Despite Austin Mayor Steve Adler's acknowledgement that "major transportation investments in our past have done more to deepen inequality, to segregate rather than connect, to displace rather than benefit" and the city's commitment to "a $7.1 billion grid of light rail trains and bus rapid transit," Henry Grabar reports that the Texas Department of Transportation (TxDOT) is pushing ahead with plans to "expand eight miles of I-35 through downtown to a whopping 20 lanes wide," a plan opposed by almost all city leaders.

"Like in Houston, which has won temporary reprieve from a similar project, Austin’s local politicians are almost uniformly displeased with the plans from the Texas Department of Transportation, or TxDOT." But, lacking an interstate ring road, Austin faces an additional challenge. I-35 "runs from Laredo, Texas, to Duluth, Minnesota" and "TxDOT is focused on keeping that traffic moving, as well as serving fast-growing exurbs north and south of the city." The department argues that without the expansion, "[b]y 2035, the 19-mile commute from downtown Austin to Round Rock will take two-and-a-half hours." 

Anti-highway advocates disagree, pointing to the well-documented phenomenon of induced demand, saying that "new patterns of development and transportation would take shape long before traffic reached that level of congestion." Transportation planners often "rely on population forecasts that assume the highway has been widened," often missing the mark on their projections for highway expansion projects.
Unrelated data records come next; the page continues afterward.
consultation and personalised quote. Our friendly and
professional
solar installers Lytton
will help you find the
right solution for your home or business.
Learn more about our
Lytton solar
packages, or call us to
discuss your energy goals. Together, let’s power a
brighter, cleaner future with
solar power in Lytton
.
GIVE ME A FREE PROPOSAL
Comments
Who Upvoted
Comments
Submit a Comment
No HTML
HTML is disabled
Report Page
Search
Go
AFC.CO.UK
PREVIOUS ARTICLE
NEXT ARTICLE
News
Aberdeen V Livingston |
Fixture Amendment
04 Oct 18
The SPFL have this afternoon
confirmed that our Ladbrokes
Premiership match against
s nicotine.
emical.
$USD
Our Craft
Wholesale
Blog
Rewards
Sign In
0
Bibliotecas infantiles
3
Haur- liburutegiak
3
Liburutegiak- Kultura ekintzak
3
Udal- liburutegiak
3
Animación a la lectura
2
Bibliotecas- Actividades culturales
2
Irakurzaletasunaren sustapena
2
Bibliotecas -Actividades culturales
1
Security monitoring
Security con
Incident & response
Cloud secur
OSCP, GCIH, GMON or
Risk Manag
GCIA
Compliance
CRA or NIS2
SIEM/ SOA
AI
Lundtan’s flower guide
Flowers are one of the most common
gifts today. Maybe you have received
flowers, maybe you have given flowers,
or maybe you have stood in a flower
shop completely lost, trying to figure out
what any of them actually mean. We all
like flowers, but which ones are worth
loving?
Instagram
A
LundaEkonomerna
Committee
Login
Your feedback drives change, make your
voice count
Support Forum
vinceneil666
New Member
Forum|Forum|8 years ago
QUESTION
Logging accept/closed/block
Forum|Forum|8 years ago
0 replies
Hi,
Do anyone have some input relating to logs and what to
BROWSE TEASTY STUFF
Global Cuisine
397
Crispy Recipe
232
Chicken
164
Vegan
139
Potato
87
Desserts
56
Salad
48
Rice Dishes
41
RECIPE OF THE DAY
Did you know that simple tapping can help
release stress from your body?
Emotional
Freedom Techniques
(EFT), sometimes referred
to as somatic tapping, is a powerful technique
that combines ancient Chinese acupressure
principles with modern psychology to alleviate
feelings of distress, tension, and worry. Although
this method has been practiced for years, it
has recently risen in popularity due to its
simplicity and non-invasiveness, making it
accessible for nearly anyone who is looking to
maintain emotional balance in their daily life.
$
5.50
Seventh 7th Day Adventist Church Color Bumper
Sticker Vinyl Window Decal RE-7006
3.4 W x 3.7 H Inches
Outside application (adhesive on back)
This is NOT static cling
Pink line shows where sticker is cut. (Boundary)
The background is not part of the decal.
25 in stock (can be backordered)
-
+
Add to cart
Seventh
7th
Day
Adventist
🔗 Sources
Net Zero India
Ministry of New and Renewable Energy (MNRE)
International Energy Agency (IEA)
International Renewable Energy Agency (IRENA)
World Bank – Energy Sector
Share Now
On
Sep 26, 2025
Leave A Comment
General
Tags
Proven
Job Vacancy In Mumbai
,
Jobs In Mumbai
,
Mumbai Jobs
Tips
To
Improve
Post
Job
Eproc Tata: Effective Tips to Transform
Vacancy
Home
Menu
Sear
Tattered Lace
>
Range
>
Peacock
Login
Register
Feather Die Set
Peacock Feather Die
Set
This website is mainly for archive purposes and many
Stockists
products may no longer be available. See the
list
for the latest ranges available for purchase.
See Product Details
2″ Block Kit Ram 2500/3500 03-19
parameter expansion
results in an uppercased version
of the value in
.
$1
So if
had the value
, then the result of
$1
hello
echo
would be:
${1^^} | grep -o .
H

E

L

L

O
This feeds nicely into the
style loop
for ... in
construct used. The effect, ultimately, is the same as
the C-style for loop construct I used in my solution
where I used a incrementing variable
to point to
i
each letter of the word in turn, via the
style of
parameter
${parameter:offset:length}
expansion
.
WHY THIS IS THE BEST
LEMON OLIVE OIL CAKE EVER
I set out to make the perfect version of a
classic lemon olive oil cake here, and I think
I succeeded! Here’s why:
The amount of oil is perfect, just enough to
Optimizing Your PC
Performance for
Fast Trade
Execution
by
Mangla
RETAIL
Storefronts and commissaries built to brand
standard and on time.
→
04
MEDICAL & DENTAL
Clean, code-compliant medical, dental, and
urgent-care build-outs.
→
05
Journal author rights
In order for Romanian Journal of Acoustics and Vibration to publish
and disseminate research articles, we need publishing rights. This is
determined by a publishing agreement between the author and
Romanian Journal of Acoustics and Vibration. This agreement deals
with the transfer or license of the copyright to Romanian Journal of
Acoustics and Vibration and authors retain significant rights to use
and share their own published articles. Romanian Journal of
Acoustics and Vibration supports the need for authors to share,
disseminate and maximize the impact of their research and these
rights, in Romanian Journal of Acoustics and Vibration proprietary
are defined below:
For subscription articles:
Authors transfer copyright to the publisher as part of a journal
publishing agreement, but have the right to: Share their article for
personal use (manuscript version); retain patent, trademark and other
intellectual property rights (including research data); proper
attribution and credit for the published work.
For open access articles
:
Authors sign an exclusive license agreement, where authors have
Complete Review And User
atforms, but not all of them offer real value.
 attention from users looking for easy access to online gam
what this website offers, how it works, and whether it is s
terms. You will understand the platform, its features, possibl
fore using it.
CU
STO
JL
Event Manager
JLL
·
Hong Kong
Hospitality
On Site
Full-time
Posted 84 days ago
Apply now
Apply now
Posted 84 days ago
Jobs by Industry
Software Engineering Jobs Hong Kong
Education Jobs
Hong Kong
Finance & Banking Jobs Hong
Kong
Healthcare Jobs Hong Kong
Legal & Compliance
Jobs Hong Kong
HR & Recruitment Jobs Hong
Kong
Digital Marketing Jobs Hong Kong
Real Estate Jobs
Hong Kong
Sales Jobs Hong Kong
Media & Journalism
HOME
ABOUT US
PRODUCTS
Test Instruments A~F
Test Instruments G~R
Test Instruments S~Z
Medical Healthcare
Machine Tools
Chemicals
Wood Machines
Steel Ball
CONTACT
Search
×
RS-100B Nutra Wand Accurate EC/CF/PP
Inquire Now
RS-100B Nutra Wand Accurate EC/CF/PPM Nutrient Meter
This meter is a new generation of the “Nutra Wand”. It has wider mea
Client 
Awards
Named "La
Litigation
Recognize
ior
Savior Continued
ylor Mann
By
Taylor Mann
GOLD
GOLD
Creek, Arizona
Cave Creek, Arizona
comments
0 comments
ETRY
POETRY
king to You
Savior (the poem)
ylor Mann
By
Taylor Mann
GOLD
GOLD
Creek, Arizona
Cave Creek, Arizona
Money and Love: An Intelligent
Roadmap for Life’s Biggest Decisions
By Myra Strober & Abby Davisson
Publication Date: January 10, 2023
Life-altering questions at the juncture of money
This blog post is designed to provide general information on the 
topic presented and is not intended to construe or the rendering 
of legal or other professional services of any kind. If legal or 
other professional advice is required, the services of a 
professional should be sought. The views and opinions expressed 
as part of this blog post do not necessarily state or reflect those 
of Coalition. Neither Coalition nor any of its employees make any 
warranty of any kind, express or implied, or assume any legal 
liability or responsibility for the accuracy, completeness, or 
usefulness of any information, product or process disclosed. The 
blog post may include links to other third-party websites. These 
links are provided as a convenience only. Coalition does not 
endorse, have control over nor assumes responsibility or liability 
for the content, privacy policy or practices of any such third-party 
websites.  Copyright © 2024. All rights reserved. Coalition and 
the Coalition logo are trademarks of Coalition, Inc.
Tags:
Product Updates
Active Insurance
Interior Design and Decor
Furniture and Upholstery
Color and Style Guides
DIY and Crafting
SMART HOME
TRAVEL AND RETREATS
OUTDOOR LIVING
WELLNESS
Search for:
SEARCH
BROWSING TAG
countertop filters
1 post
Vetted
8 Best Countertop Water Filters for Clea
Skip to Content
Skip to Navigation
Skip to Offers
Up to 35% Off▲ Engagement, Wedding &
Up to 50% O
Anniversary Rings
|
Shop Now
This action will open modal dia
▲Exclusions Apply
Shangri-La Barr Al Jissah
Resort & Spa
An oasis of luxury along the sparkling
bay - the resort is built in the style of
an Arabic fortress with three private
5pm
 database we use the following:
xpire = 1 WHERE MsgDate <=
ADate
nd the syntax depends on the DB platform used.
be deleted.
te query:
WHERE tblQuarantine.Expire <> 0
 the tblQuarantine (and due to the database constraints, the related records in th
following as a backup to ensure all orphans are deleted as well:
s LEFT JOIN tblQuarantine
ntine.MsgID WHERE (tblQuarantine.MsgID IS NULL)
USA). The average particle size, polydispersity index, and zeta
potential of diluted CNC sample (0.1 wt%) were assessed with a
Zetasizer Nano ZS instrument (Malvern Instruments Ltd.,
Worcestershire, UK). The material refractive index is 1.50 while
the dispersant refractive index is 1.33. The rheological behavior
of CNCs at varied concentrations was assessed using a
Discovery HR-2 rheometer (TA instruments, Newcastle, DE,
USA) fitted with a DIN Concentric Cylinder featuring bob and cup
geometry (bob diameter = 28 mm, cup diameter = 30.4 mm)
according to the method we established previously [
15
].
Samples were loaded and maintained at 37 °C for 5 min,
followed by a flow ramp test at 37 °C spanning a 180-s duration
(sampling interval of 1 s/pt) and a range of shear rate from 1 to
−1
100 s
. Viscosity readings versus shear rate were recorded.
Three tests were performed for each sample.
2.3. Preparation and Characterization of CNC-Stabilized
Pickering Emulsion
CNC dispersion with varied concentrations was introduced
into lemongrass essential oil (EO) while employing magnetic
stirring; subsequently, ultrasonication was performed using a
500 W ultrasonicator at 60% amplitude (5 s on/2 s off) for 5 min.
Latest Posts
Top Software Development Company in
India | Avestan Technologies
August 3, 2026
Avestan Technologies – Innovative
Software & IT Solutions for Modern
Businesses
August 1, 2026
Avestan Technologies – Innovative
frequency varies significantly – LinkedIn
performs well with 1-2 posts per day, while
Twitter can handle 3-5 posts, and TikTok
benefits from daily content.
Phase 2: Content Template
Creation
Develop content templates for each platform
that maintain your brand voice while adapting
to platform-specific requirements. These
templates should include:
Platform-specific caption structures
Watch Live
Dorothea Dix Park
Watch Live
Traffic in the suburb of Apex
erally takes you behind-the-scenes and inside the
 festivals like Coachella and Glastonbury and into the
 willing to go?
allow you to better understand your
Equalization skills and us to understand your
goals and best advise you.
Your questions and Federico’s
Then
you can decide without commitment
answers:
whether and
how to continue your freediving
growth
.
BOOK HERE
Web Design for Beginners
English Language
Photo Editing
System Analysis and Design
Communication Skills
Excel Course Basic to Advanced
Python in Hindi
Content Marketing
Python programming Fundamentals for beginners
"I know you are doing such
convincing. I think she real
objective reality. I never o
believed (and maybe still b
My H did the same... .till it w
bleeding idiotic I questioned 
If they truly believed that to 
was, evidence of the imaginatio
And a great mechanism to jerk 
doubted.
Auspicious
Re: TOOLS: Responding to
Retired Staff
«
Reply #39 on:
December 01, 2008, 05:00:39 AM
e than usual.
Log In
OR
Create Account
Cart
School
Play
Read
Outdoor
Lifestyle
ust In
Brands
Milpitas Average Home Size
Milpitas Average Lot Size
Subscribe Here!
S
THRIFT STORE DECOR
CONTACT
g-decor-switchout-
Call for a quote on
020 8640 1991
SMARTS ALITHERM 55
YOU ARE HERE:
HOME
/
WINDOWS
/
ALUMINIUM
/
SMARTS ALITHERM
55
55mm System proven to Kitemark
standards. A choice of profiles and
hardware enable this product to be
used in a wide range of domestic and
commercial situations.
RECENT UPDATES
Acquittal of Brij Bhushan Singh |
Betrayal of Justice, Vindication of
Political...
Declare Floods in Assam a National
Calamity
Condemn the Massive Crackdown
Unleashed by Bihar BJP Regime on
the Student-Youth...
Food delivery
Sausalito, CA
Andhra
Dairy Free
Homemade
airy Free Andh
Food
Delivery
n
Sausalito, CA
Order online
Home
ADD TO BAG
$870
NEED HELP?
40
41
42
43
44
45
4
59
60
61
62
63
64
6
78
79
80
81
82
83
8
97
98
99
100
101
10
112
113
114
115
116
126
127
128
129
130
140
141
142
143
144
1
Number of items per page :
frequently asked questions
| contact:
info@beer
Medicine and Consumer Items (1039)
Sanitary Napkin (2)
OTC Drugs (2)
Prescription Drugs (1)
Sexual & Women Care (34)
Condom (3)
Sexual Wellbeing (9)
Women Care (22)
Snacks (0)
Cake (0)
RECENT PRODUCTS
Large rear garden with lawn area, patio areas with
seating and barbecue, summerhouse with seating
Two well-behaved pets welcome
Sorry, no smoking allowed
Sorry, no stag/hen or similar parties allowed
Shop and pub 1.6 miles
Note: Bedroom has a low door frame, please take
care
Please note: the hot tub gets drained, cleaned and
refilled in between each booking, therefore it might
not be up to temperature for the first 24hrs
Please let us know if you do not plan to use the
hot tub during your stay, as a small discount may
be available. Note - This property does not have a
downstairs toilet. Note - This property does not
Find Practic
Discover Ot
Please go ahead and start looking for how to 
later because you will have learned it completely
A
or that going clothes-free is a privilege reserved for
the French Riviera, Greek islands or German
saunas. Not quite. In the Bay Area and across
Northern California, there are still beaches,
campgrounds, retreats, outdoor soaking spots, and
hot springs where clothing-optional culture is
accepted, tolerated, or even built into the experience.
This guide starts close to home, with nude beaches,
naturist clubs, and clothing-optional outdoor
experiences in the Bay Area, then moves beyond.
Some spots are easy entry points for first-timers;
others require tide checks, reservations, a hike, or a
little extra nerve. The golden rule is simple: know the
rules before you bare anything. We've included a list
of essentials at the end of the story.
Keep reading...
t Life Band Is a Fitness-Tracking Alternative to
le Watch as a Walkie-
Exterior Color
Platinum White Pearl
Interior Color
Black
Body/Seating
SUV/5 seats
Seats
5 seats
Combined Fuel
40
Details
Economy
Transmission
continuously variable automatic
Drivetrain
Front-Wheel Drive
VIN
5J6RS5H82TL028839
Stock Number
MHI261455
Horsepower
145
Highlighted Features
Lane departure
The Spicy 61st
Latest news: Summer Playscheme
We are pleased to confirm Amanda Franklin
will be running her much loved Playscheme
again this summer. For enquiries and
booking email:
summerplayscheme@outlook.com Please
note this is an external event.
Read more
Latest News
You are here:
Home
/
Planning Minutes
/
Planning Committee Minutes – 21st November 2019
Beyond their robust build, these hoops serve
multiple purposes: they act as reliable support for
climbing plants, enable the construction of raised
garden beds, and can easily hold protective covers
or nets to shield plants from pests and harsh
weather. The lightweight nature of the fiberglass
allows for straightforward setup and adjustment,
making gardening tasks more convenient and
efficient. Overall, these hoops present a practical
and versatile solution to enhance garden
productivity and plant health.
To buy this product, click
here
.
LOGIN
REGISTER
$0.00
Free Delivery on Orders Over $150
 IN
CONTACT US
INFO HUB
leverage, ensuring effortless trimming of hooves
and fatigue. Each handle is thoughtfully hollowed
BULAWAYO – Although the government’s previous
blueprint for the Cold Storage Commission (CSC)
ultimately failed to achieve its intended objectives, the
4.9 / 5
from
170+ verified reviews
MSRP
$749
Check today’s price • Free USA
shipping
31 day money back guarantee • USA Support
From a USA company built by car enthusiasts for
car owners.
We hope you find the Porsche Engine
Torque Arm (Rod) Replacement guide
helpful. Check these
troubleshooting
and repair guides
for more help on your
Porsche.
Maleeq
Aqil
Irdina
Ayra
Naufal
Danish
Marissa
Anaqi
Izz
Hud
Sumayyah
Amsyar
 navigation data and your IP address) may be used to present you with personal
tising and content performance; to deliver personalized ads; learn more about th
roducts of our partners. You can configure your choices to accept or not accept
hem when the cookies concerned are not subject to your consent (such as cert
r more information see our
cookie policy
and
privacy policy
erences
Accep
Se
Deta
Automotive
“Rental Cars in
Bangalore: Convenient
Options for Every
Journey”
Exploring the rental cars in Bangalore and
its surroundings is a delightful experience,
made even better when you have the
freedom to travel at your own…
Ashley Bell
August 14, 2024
On one segment of State Highway 130, which TxDOT expanded in 2003, "traffic counts on the I-35 alternate were so low that the toll road operator filed for bankruptcy in 2016."

In a letter signed by Austin's mayor and almost every city council member, the city requested several changes, including a more narrow right-of-way, more crossings and highway decks, and a delay of the project until planned transit lines are completed.